Instructions for the task:
Return exactly the final stretch of the records below, opening with the line that contains "فیلم های مهناز افشار" and closing with the last line.
───── Data provided
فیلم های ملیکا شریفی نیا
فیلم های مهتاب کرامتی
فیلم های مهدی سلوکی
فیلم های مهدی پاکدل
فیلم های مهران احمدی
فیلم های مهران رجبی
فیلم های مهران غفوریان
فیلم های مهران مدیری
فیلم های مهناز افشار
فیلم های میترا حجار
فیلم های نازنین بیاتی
──────────
Worked solution:
فیلم های مهناز افشار
فیلم های میترا حجار
فیلم های نازنین بیاتی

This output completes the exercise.